The 5 am Club: Own Your Morning, Elevate Your Life
- Author: Robin Sharma
- Language: English
- Publisher: Harper Collins Publishers
- Publication date: December 4, 2018
- ISBN: 978-1-443-45663-0

= The 5am Club =

2018 self-help book by Robin Sharma

The 5 AM Club: Own Your Morning, Elevate Your Life is a self-help book by Robin Sharma, a writer and motivational speaker. The book is a fictitious story about morning routine and its effect to change lives for the better. It follows the narrative of an artist and entrepreneur who bond with a billionaire who teaches them about his secret to success.

== Summary ==
The story presents a fictional narrative centered around three main characters: an entrepreneur facing burnout, an artist seeking creative rejuvenation, and a billionaire who guides them all through the story. The story unfolds as the billionaire, a student of a famed speaker known as the Spellbinder, invites the two protagonists to join him on a journey of personal transformation through a structured morning routine.

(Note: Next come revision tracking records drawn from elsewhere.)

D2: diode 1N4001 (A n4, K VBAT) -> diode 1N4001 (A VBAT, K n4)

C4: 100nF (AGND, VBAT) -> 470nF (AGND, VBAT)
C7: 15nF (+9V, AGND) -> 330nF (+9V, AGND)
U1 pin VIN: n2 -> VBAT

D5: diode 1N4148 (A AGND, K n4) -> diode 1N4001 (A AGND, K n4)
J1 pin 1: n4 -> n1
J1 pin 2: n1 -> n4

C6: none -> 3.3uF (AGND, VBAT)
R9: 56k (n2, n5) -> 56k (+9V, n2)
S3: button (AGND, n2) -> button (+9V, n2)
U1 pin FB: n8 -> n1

The book's central concept is that waking up at 5:00 A.M. can significantly enhance personal and professional outcomes, as well as giving club members the personal time they may not receive by waking up at the same time as others. The billionaire attributes his success to the early morning routine taught to him by the Spellbinder, emphasizing how the practice helped improve his creativity, energy levels, and productivity. The book introduces a time management method referred to as the "20/20/20 Formula," which divides the first hour of the day into three 20-minute segments: exercise, reflection, and learning.

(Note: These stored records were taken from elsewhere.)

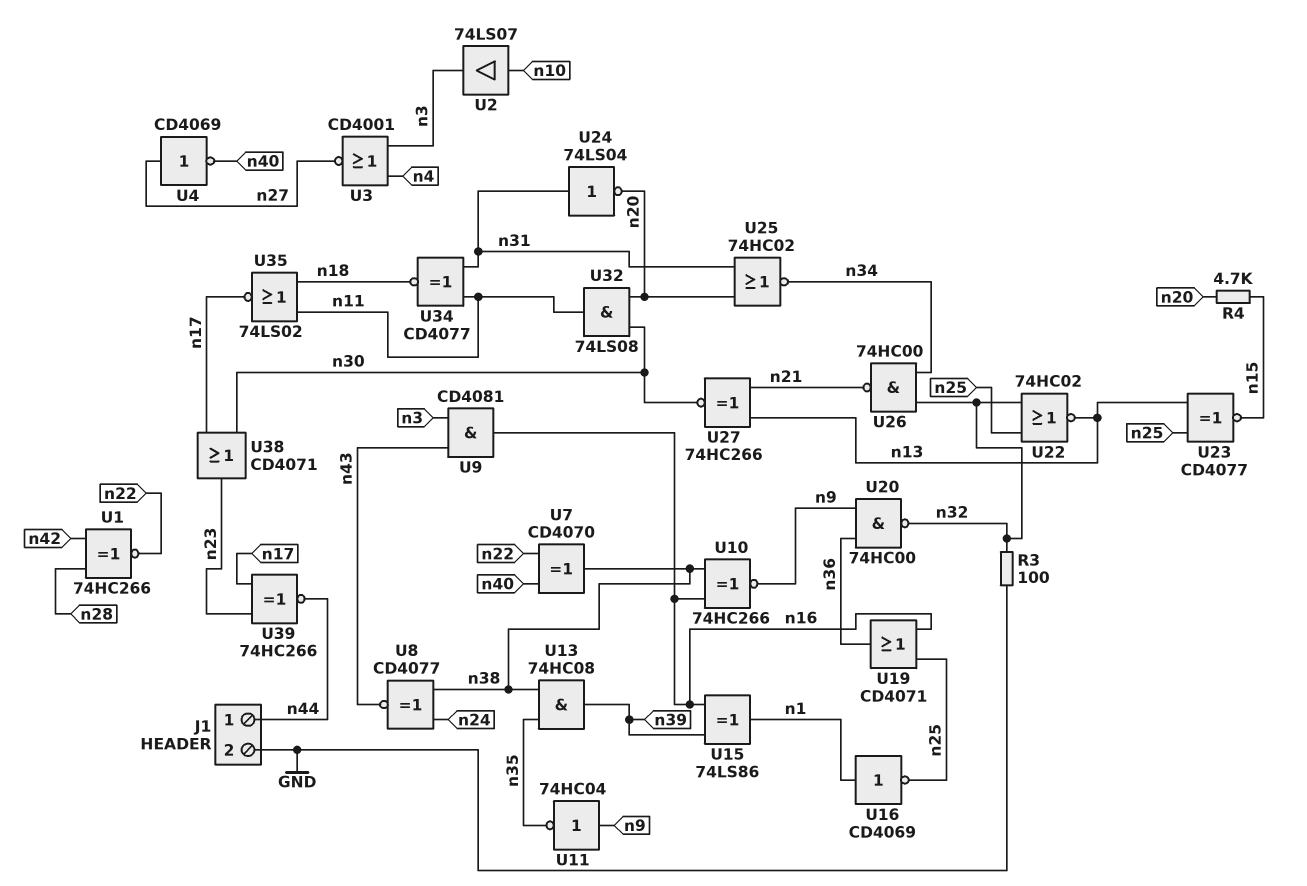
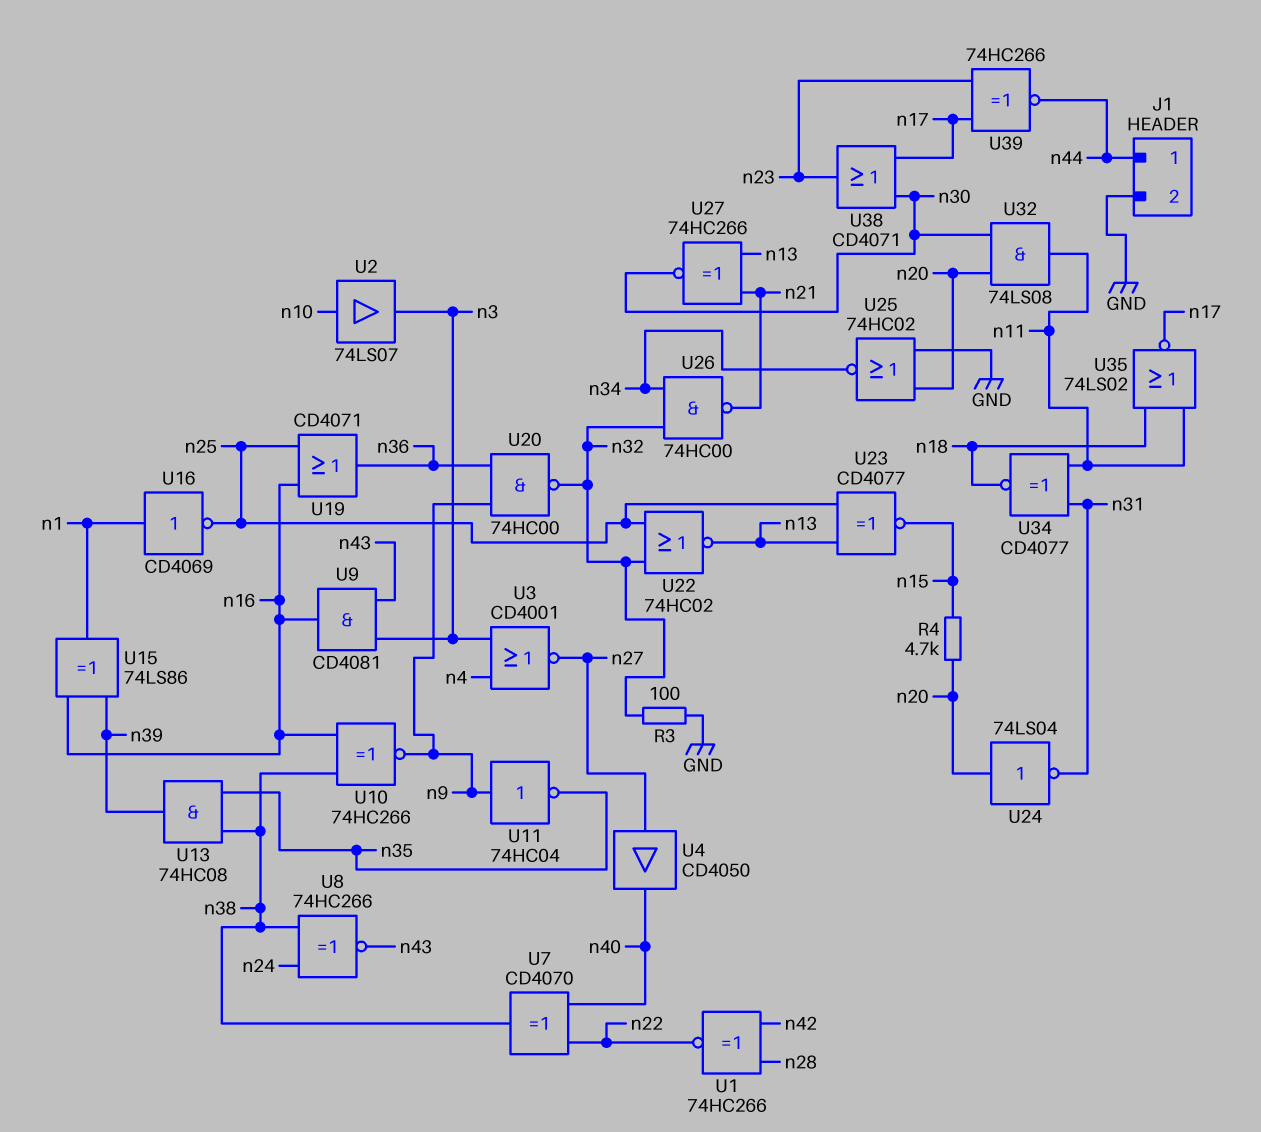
U4: NOT CD4069 (in n27, out n40) -> buffer CD4050 (in n27, out n40)
U8: XNOR CD4077 (in n24, in n38, out n43) -> XNOR 74HC266 (in n24, in n38, out n43)
U24: NOT 74LS04 (in n31, out n20) -> NOT 74LS04 (in n20, out n31)
U25: NOR 74HC02 (in n20, in n31, out n34) -> NOR 74HC02 (in GND, in n20, out n34)

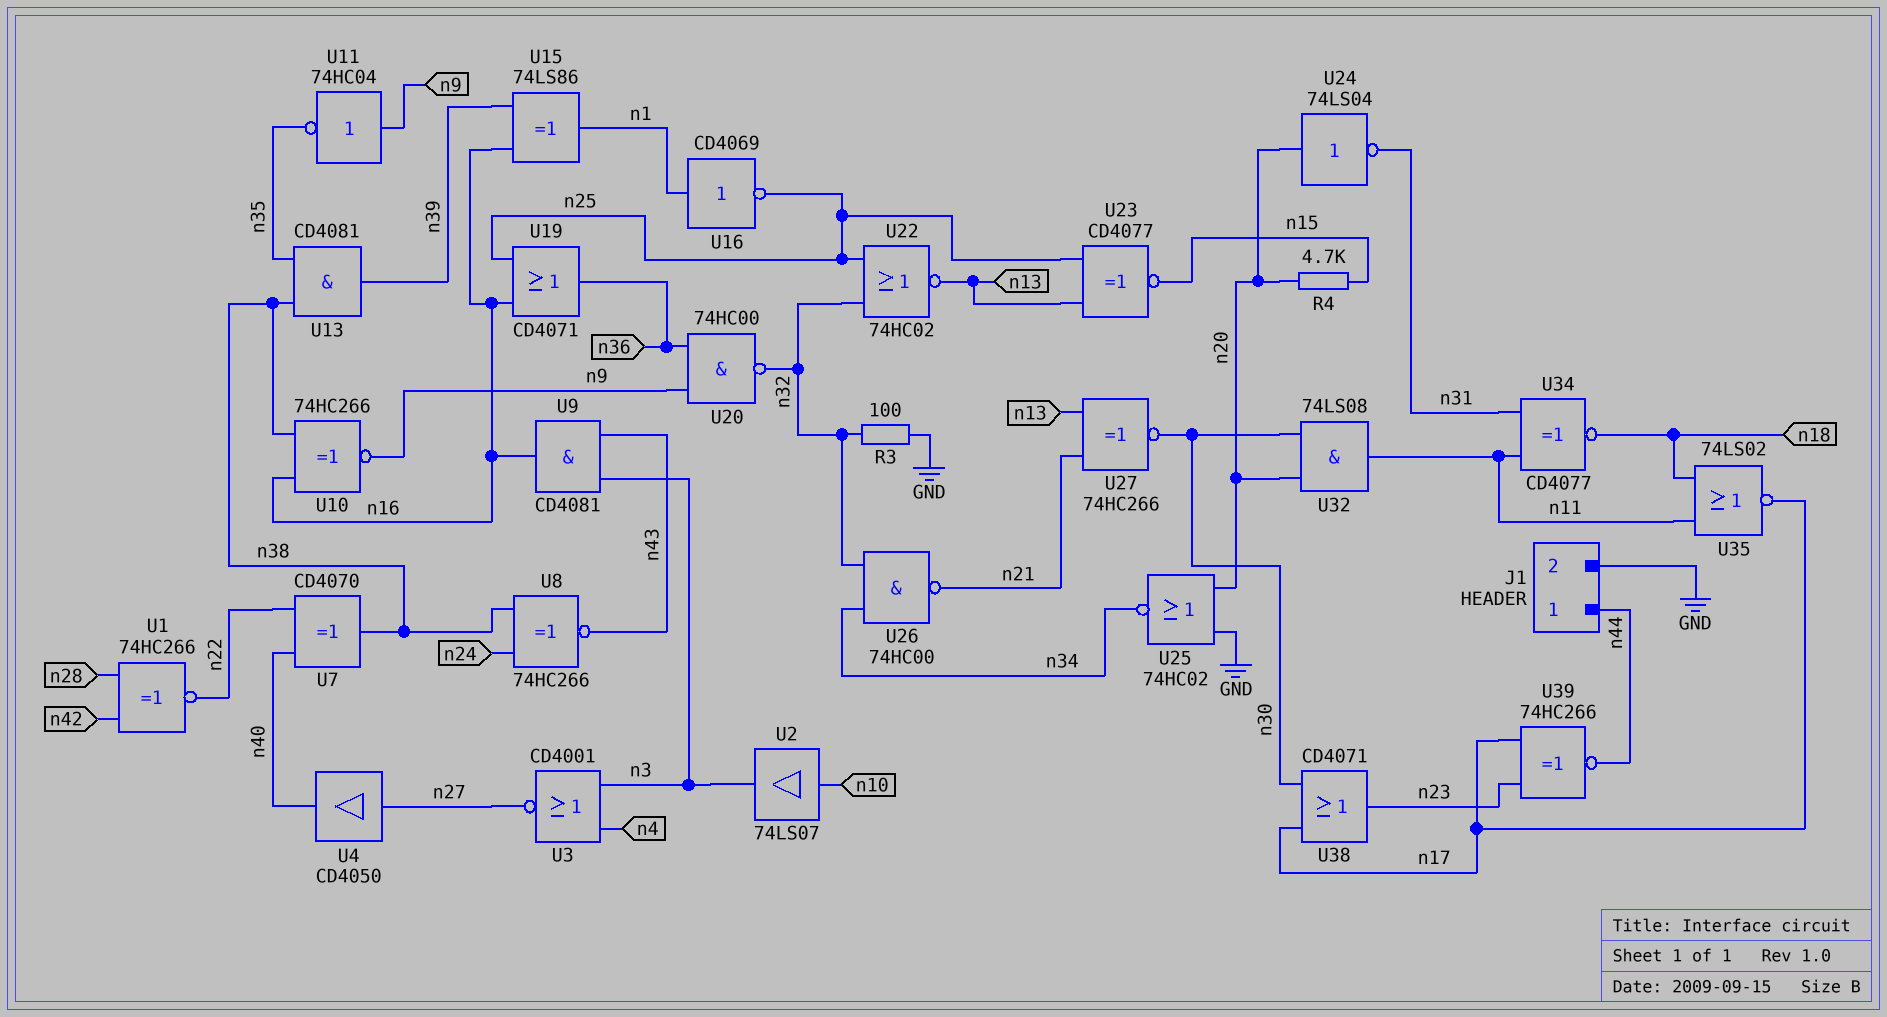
U13: AND 74HC08 (in n35, in n38, out n39) -> AND CD4081 (in n35, in n38, out n39)

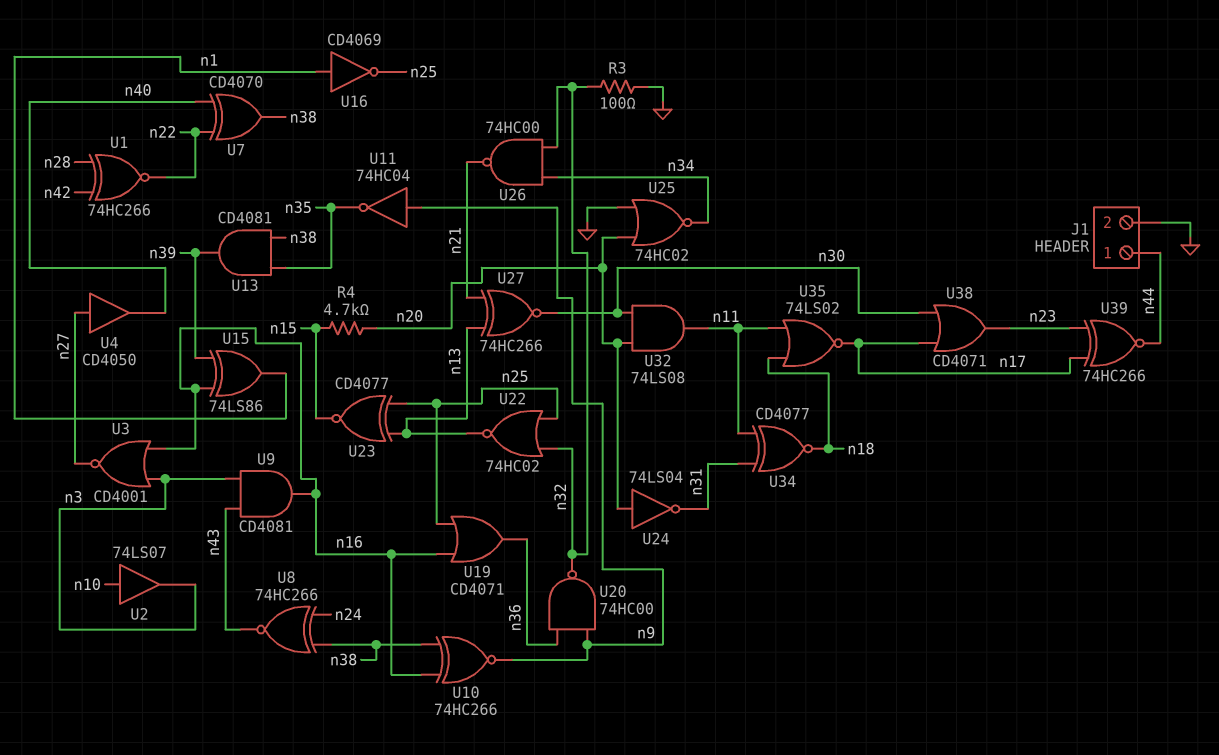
U3: NOR CD4001 (in n3, in n4, out n27) -> NOR CD4001 (in n3, in n16, out n27)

The story is partly set in Mauritius. The narrative uses storytelling with life lessons and practical strategies aimed at fostering discipline, self-mastery, and peak performance. Although framed in a fictional format, The 5 AM Club conveys principles of time management, habit formation, and personal growth rooted in Sharma's broader teachings on leadership and self-development.

== Author ==
Robin Sharma is a Canadian writer, best known for his The Monk Who Sold His Ferrari book series. Sharma worked as a litigation lawyer until age 25, when he self-published MegaLiving (1994), a book on stress management and spirituality. He initially also self-published The Monk Who Sold His Ferrari, which was then picked up for wider distribution by HarperCollins. Sharma has published 12 other books, and founded the training company Sharma Leadership International.

== Publication ==
The book was published in December 4, 2018 by HarperCollins Publishers.